→ **DATA SHOWN**
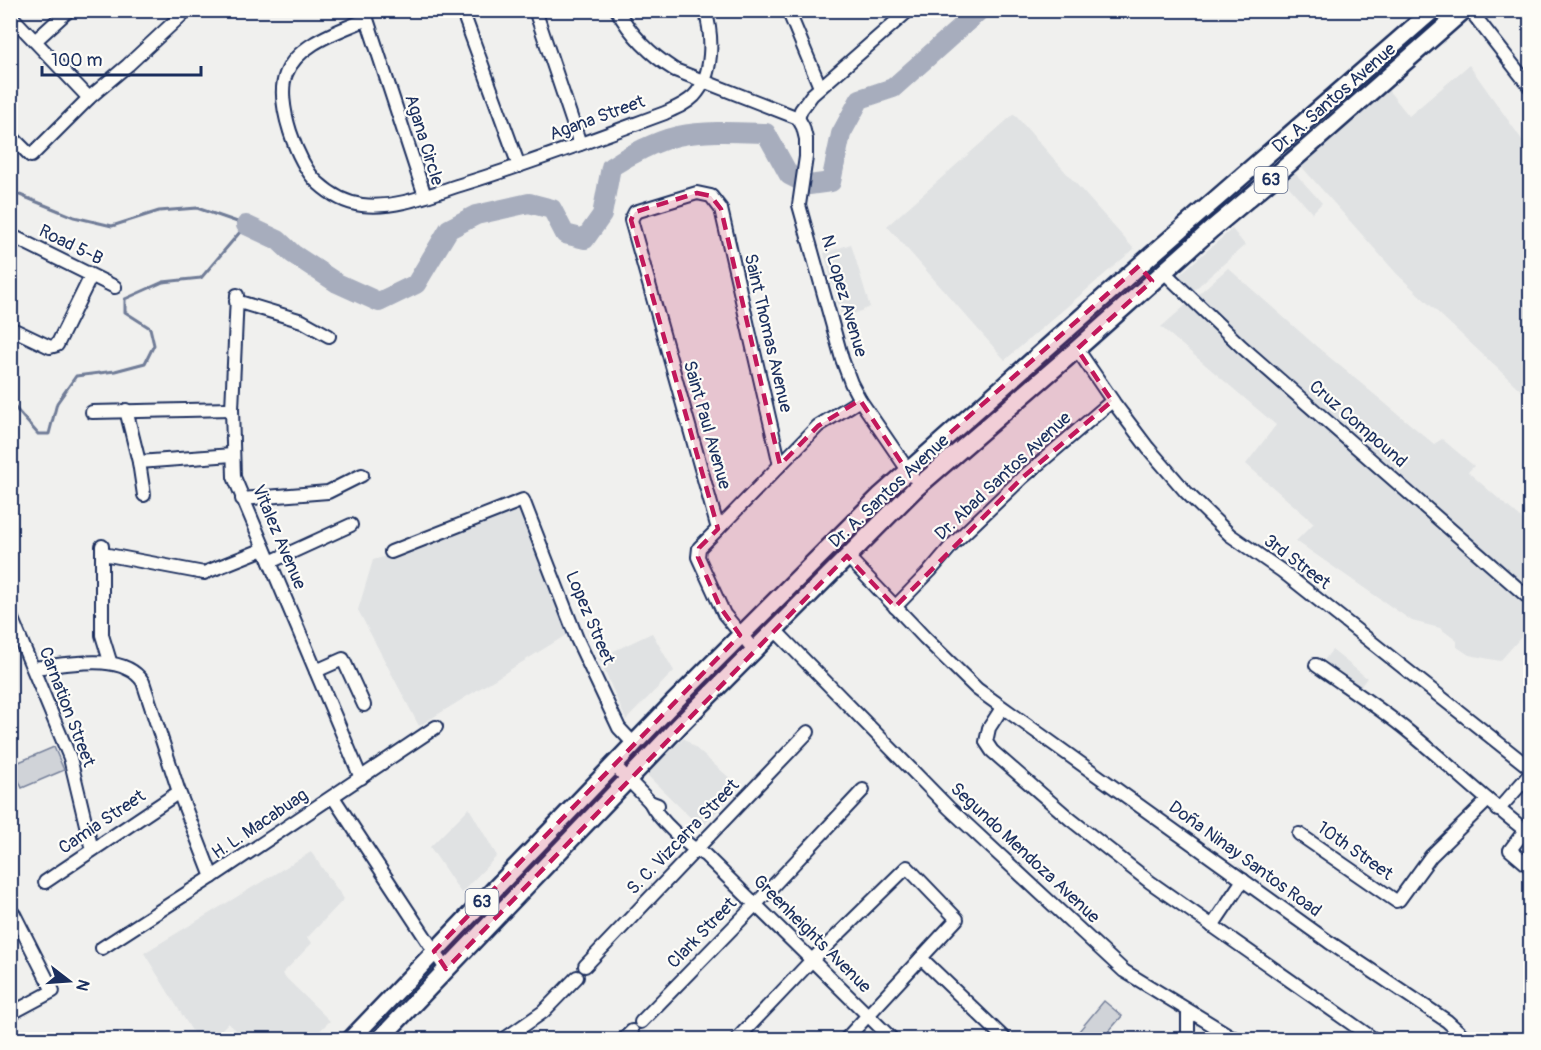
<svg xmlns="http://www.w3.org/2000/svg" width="1541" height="1050" font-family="Pangolin,sans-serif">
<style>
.built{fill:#e0e2e3}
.green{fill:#d0d3d8;stroke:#76819b;stroke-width:1.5}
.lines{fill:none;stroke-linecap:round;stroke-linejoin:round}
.stream{stroke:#6f7b97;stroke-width:3}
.river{stroke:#a7adbd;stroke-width:20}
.minor-casing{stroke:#1b2f5e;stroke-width:16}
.major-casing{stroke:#1b2f5e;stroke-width:21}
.minor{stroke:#fdfcf7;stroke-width:12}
.major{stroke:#fdfcf7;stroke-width:16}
.marked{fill:#c2185b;fill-opacity:0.2;stroke:#c2185b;stroke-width:4.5;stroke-dasharray:12 8;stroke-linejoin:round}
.labels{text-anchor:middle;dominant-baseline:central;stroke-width:4.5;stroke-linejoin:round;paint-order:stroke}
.shield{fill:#fdfcf7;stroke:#5f6c8c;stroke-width:1.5}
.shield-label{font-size:16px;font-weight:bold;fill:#1b2f5e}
.street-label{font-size:18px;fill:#1b2f5e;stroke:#fdfcf7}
</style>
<rect width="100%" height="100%" fill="#f0f0ee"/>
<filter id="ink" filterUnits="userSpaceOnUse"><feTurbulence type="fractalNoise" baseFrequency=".0167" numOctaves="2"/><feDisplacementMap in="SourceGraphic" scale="12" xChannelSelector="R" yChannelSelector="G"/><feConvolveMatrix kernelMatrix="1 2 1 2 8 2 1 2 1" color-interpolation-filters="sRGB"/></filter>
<g filter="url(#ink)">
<!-- built -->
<g class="built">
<polygon points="1469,65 1530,151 1530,399 1397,274 1301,166 1388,90 1409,116"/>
<polygon points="1014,114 1134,249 1005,360 887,226"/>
<polygon points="1294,172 1322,203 1312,213 1284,181"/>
<polygon points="1232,229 1245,245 1193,291 1179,275"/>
<polygon points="851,244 870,307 842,319 824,253"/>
<polygon points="1228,268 1316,346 1434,444 1442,439 1474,466 1468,472 1530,526 1530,627 1500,661 1469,655 1457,647 1457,641 1440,628 1412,621 1296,541 1314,523 1246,464 1276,425 1161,327"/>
<polygon points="520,503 571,632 419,726 358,610 373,560 390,555"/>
<polygon points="652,633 674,671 626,720 599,658"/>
<polygon points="1332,650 1367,678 1356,692 1322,663"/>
<polygon points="684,738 740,787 701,828 645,773"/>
<polygon points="469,808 497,856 461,893 430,847"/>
<polygon points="311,852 344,899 307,938 312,943 282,974 330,1021 311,1039 246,1039 228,1023 212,1039 197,1039 144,953"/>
</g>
<!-- green -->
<g class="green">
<polygon points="54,747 64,770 22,788 12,765"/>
<polygon points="1104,1001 1122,1016 1102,1039 1090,1039 1079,1031"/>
</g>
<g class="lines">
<!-- stream -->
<polyline class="stream" points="10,191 74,217 112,226 159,211 197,208 246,225 201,278 163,282 125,299 125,312 150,328 154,345 145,363 115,371 76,376 57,403 49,434 38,434 10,402"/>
<!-- river -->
<path class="river" d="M246,225L278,240L293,254L337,283L379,302L416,284L449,229L476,215L529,203L552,209L565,234L585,239L602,215L611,167C629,155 656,141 678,136C706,130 737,132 766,133L789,175L809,185L831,182L841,134L860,99L893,88L980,10"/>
<!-- minor casing -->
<g class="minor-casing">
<g id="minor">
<polyline points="364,10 425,196"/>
<polyline points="462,10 519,166"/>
<polyline points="535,10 580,144"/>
<path d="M617,10C631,35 651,55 675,70L798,118L803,127L806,139V157L799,205L842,359L851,383L860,400L912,476"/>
<polyline points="788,10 820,87"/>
<polyline points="1470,10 1530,87"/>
<polyline points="10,15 89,98"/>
<path d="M367,19C340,31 298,43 286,74C275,101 297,164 318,183C330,194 346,203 362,205C395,209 429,195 460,185C529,164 597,138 665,113C676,108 686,104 694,96C714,75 713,36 705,10"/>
<polyline points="35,41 69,10"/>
<polyline points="798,118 801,110 812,95 909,10"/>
<polyline points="10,135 31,156 89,98 128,65 187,10"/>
<polyline points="10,235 115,287"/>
<polyline points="1165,273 1241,346 1530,599"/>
<polyline points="237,295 232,409 234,477 361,778"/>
<polyline points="236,301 302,321 329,336"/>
<polyline points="10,328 50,347 57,345 91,276"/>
<polyline points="1077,349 1114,403 1148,448 1186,492 1230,535 1282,571 1530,768"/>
<polyline points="126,410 139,462 144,495"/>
<polyline points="92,412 232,409"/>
<polyline points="139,462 232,455"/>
<polyline points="242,499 328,492 362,475"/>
<polyline points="718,529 818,426 860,400"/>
<polyline points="102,546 102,635 110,661"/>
<polyline points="391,552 523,500 577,639 619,728 634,744"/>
<polyline points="103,554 204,573 264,549"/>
<polyline points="847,556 925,638 977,689 1329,942 1447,1021 1468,1040"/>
<polyline points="270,562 351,525"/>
<polyline points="895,607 930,571 953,544 1022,478 1112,401"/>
<polyline points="10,614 70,758 92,850"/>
<polyline points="774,629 949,808 1124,971 1237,1040"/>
<polyline points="754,650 724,614 698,557 699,548 718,529 631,220 635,212 697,193 711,196 721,209 780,465"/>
<path d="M1316,665C1347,687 1380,708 1409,732C1449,764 1484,799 1525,830L1510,850L1530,867"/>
<path d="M33,668C65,665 123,651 143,682L179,792L212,877"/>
<polyline points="316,671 343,659 364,705"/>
<polyline points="1002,708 989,728 986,742 992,751 1070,819 1150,882 1375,1040"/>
<polyline points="614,765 650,802 658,805"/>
<polyline points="333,797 446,969"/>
<path d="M650,802C658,819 688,847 705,855L893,1040"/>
<polyline points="1498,810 1530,774"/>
<polyline points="1299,834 1396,901 1399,900 1431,856 1488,800"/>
<polyline points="45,882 179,792"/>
<polyline points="10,913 14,914 53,991 10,1014"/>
<polyline points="1212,926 1243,880"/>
<polyline points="102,948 212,877 436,727"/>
<polyline points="921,958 1006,1040"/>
<polyline points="585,966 808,732"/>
<polyline points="1188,1011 1188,1040"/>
<polyline points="641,1022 756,904 863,790"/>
<polyline points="503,1040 543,1012 577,977"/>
<polyline points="623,1040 632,1031"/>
<polyline points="736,1040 812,960 907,867 957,919 845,1040"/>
</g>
</g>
<!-- major casing -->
<g class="major-casing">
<g id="major">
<polyline points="350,1040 674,702 881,495 1139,266 1433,10"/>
<polyline points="379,1040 681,724 914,490 1077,349 1212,229 1274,177 1464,10"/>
</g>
</g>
<!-- minor -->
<use href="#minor" class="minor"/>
<!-- major -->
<use href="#major" class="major"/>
</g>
</g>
<!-- marked area -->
<path class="marked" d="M697,193L711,196L721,209L780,465L818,426L860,400L907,471L1139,266L1152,281L1077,349L1112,401L1022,478L895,607L847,556L446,969L434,951L740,635L720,607L698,557L699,548L718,529L631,220L635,212Z"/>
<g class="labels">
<!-- shield labels -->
<g class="shield">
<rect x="1254.5" y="167" width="33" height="26" rx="4.5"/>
<rect x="465.5" y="889" width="33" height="26" rx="4.5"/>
</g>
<g class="shield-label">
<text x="1271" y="180">63</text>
<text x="482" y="902">63</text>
</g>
<!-- street labels -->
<g class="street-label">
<text transform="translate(1334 98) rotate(-41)">Dr. A. Santos Avenue</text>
<text transform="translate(597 118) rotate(-20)">Agana Street</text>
<text transform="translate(424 140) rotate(73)">Agana Circle</text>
<text transform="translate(71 245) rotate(26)">Road 5-B</text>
<text transform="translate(844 296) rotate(74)">N. Lopez Avenue</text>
<text transform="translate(768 333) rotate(77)">Saint Thomas Avenue</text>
<text transform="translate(1358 424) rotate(41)">Cruz Compound</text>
<text transform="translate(707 425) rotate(74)">Saint Paul Avenue</text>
<text transform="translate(1003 476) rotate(-43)">Dr. Abad Santos Avenue</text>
<text transform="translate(889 491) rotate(-43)">Dr. A. Santos Avenue</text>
<text transform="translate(279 537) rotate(67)">Vitalez Avenue</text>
<text transform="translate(1297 562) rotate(37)">3rd Street</text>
<text transform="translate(590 618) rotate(67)">Lopez Street</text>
<text transform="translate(67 707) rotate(69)">Carnation Street</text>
<text transform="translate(102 822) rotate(-34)">Camia Street</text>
<text transform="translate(260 824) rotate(-34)">H. L. Macabuag</text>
<text transform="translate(683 837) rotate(-46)">S. C. Vizcarra Street</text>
<text transform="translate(1355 851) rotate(35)">10th Street</text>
<text transform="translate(1025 853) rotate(43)">Segundo Mendoza Avenue</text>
<text transform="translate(1245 859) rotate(36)">Doña Ninay Santos Road</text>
<text transform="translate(702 933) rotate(-46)">Clark Street</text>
<text transform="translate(812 934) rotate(45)">Greenheights Avenue</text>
</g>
</g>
<!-- margin -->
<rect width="1541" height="1050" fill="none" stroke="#fdfcf7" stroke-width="36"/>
<rect x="18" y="18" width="1505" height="1014" fill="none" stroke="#1b2f5e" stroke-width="2" filter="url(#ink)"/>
<!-- north arrow -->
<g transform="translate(69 981) rotate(107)" stroke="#fdfcf7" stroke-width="4.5" paint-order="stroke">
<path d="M0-4.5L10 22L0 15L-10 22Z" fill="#1b2f5e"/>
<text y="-9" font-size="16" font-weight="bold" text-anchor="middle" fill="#1b2f5e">N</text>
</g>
<!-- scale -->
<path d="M42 66v9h159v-9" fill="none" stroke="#1b2f5e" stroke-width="3"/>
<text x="51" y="66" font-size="18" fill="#1b2f5e" stroke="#fdfcf7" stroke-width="4.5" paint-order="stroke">100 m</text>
</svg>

→ **INSTRUCTIONS FOR THE TASK**
Among the records, find the lines that contain "anchor" and copy each of them.

→ **FINAL ANSWER**
.labels{text-anchor:middle;dominant-baseline:central;stroke-width:4.5;stroke-linejoin:round;paint-order:stroke}
<text y="-9" font-size="16" font-weight="bold" text-anchor="middle" fill="#1b2f5e">N</text>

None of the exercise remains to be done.